== Segment start ==

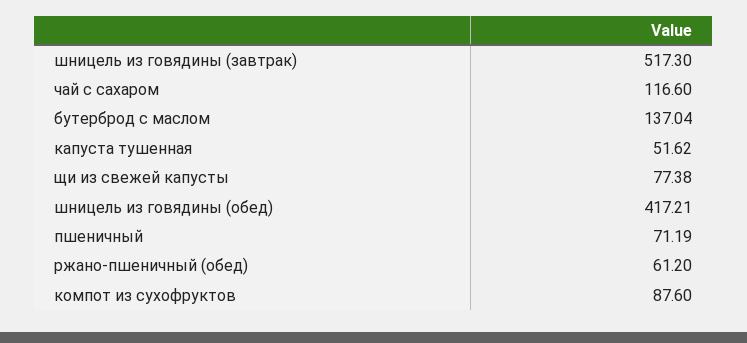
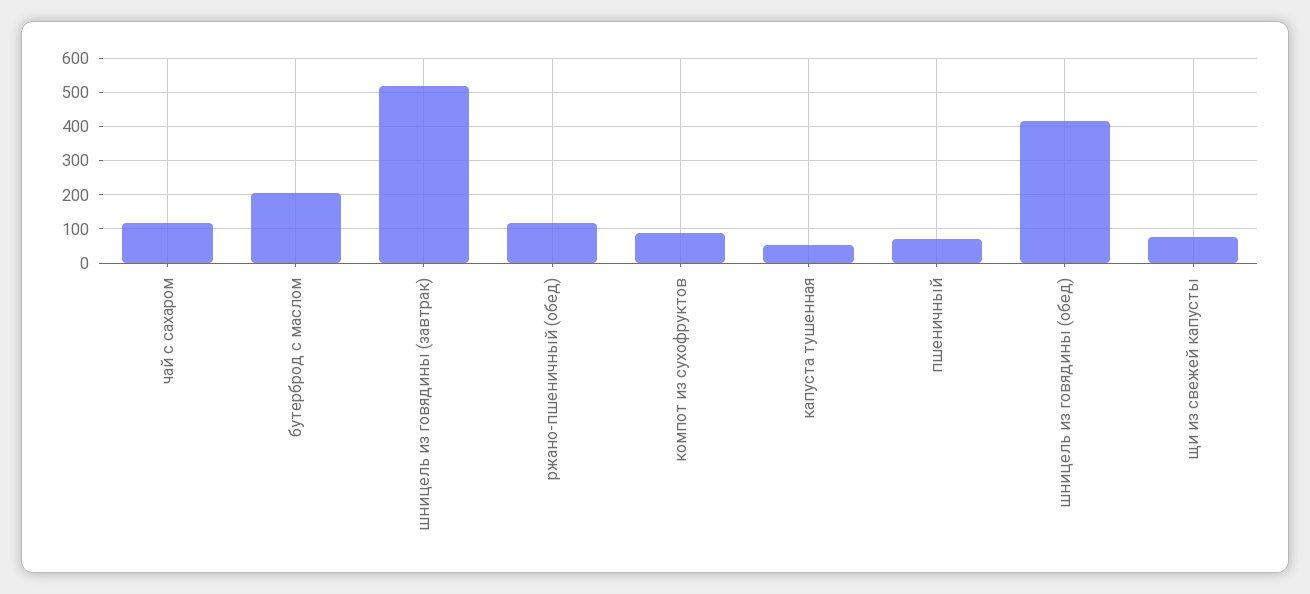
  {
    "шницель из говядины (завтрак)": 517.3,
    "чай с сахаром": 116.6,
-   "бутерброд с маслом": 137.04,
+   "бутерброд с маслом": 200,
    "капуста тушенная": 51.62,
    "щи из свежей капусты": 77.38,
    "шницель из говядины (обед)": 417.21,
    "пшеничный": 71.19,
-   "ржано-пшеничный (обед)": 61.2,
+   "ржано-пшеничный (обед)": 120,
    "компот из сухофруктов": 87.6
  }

== Segment end ==
== Segment start ==

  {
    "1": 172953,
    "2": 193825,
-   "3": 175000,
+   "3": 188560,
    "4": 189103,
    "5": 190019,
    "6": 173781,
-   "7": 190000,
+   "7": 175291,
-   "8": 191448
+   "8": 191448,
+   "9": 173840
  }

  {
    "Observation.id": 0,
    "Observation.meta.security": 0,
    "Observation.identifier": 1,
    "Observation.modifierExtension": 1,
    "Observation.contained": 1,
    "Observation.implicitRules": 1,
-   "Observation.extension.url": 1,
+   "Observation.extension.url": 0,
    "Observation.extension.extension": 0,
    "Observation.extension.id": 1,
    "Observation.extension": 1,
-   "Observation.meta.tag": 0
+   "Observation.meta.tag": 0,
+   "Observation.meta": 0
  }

== Segment end ==

## Exercise requirements
Each line in the data that holds the string "бутерброд" should be found and copied.

## Written answer
-   "бутерброд с маслом": 137.04,
+   "бутерброд с маслом": 200,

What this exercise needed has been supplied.